GERECHTSHOF AMSTERDAM,
MEERVOUDIGE STRAFKAMER, RAADKAMER
BESCHIKKINGin raadkamer op het hoger beroep in de zaak van
[verdachte],
geboren te [geboorteplaats] op [geboortedatum] 1998,
wonende te [adres],
thans verblijvende in het huis van bewaring Detentiecentrum Schiphol HvB te Badhoevedorp,
tegen de beschikking van de rechtbank Noord-Holland, locatie Haarlem van 3 oktober 2018, houdende afwijzing van het verzoek tot schorsing van de voorlopige hechtenis van de verdachte.

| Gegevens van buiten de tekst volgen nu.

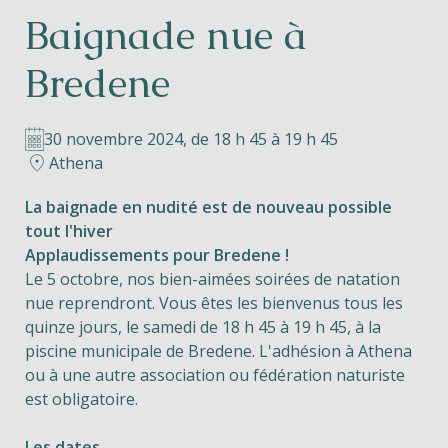
Baignade nue à
Helios
Bredene
30 novembre 2024, de 18 h 45 à 19 h 45
Athena
Contact
La baignade en nudité est de nouveau possible
tout l'hiver
Applaudissements pour Bredene !
Le 5 octobre, nos bien-aimées soirées de natation
FR
NL
EN
nue reprendront. Vous êtes les bienvenus tous les
quinze jours, le samedi de 18 h 45 à 19 h 45, à la
Apple App Store
piscine municipale de Bredene. L'adhésion à Athena
ou à une autre association ou fédération naturiste
est obligatoire.
Android Play Store
Les dates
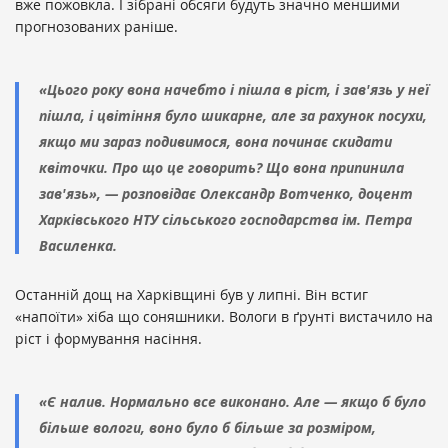
вже пожовкла. І зібрані обсяги будуть значно меншими
прогнозованих раніше.
«Цього року вона начебто і пішла в ріст, і зав'язь у неї
пішла, і цвітіння було шикарне, але за рахунок посухи,
якщо ми зараз подивимося, вона починає скидати
квіточки. Про що це говорить? Що вона припинила
зав'язь», — розповідає Олександр Вотченко, доцент
Харківського НТУ сільського господарства ім. Петра
Василенка.
Останній дощ на Харківщині був у липні. Він встиг
«напоїти» хіба що соняшники. Вологи в ґрунті вистачило на
ріст і формування насіння.
«Є налив. Нормально все виконано. Але — якщо б було
більше вологи, воно було б більше за розміром,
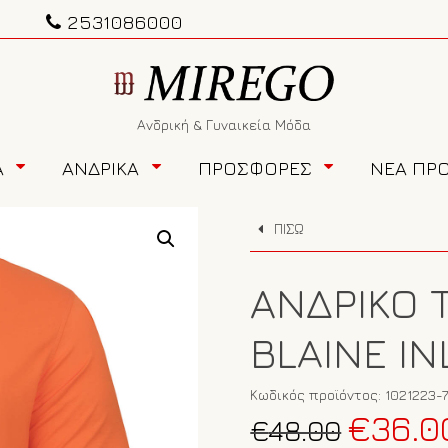
2531086000
Ανδρική & Γυναικεία Μόδα
Α
ΑΝΔΡΙΚΑ
ΠΡΟΣΦΟΡΕΣ
ΝΕΑ ΠΡ
ΠΙΣΩ
ΑΝΔΡΙΚΌ 
BLAINE IN
Κωδικός προϊόντος:
1021223-
Original
€
36.0
€
48.00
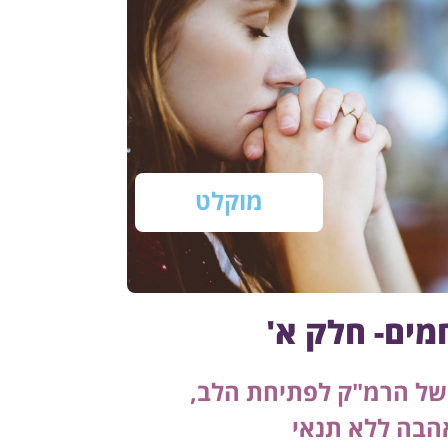
מוקלט
חמים- חלק א'
 של הרמ"ק לפתיחת הלב,
הבה ללא תנאי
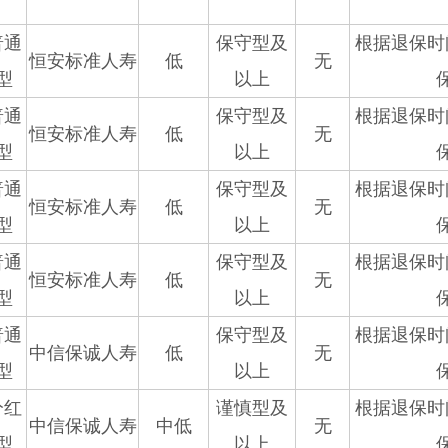
普通
保守型及
根据退保时
恒安标准人寿
低
无
型
以上
普通
保守型及
根据退保时
恒安标准人寿
低
无
型
以上
普通
保守型及
根据退保时
恒安标准人寿
低
无
型
以上
普通
保守型及
根据退保时
恒安标准人寿
低
无
型
以上
普通
保守型及
根据退保时
中信保诚人寿
低
无
型
以上
分红
谨慎型及
根据退保时
中信保诚人寿
中低
无
型
以上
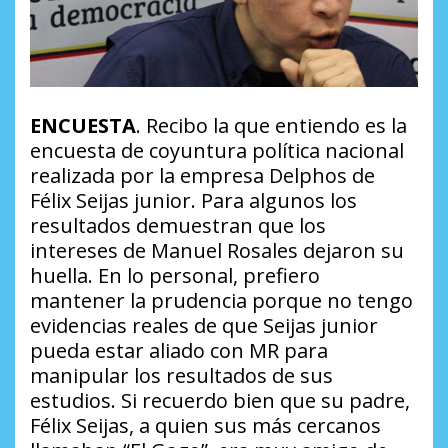
ENCUESTA
. Recibo la que entiendo es la
encuesta de coyuntura política nacional
realizada por la empresa Delphos de
Félix Seijas junior. Para algunos los
resultados demuestran que los
intereses de Manuel Rosales dejaron su
huella. En lo personal, prefiero
mantener la prudencia porque no tengo
evidencias reales de que Seijas junior
pueda estar aliado con MR para
manipular los resultados de sus
estudios. Si recuerdo bien que su padre,
Félix Seijas, a quien sus más cercanos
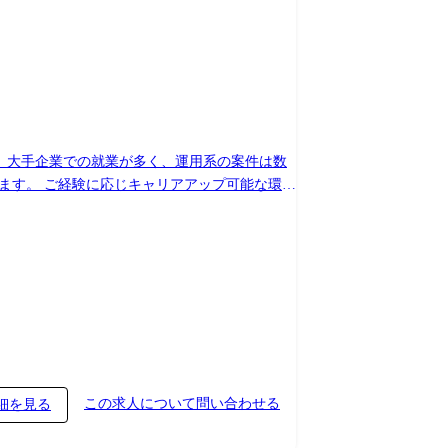
。 大手企業での就業が多く、運用系の案件は数
ます。 ご経験に応じキャリアアップ可能な環境
動車メーカー向け運用監視(70名体制)
この求人について問い合わせる
細を見る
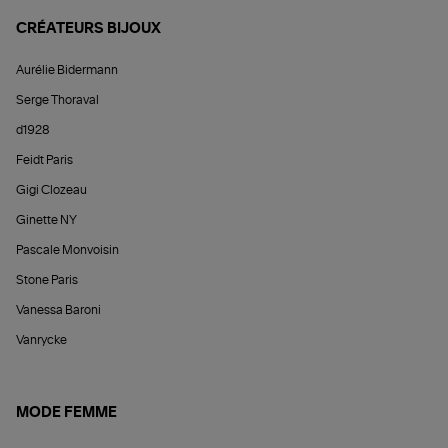
CRÉATEURS BIJOUX
Aurélie Bidermann
Serge Thoraval
d1928
Feidt Paris
Gigi Clozeau
Ginette NY
Pascale Monvoisin
Stone Paris
Vanessa Baroni
Vanrycke
MODE FEMME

De feiten en de rechtsgang

Het hof heeft kennis genomen van de akte van de griffier van de rechtbank Noord-Holland, locatie Haarlem van 5 oktober 2018, waarbij namens de verdachte hoger beroep is ingesteld tegen voormelde beschikking van die rechtbank.
Het hof heeft gezien de beschikking waarvan beroep en heeft kennis genomen van de stukken betrekking hebbend op de voorlopige hechtenis van de verdachte en heeft gehoord de advocaat-generaal en de verdachte, bijgestaan door diens raadsman mr. D.E. Wiersum.

De beoordeling

Het hof verenigt zich met de beschikking waarvan beroep.
Aan de voorlopige hechtenis ligt ten grondslag de vrees voor recidive. Schorsing van de voorlopige hechtenis kan daarom alleen worden uitgesproken als duidelijk is dat dit recidivegevaar voldoende kan worden ingeperkt door het stellen van schorsingsvoorwaarden. Het hof is daar op dit moment niet van overtuigd. Het reclasseringsrapport bevat onvoldoende objectieve informatie over hoe het leven van de verdachte er tot zijn aanhouding heeft uitgezien. Zo is klaarblijkelijk niet geïnformeerd bij de school van de verdachte over hoe het daar ging en hoe de verdachte daar werd ervaren. Evenmin is gesproken met de moeder van de verdachte, bij wie hij normaal gesproken verblijft, terwijl in haar woning het elektronisch toezicht uitgeoefend zou moeten worden. Daarbij komt dat voor het hof en klaarblijkelijk ook voor de reclassering nog steeds onvoldoende duidelijk is hoe precies de delicten tot stand zijn gekomen. De reclassering heeft in verband hiermee verdiepingsdiagnostiek ingezet. Aan de hand daarvan kan, zo heeft de reclassering gerapporteerd, een gerichter plan van aanpak worden opgesteld. Zolang deze nadere informatie niet beschikbaar is vindt het hof schorsing van de voorlopige hechtenis niet verantwoord. Daarmee is overigens nog niets gezegd over hoe het hof zou oordelen als deze informatie wel beschikbaar is. Om vorenstaande reden zal het beroep worden afgewezen.

De beslissing

Het hof:
WIJST AF het beroep tegen de bestreden beschikking.
Deze beschikking is gegeven op 17 oktober 2018 in raadkamer van dit hof door
mr. J.L. Bruinsma, voorzitter,
mrs. A.M. Kengen en P.H.M. Kuster, raadsheren,
in tegenwoordigheid van mr. S. Grote Ganseij als griffier.
De advocaat-generaal bij dit gerechtshof brengt vorenstaande beschikking ter kennis van de verdachte.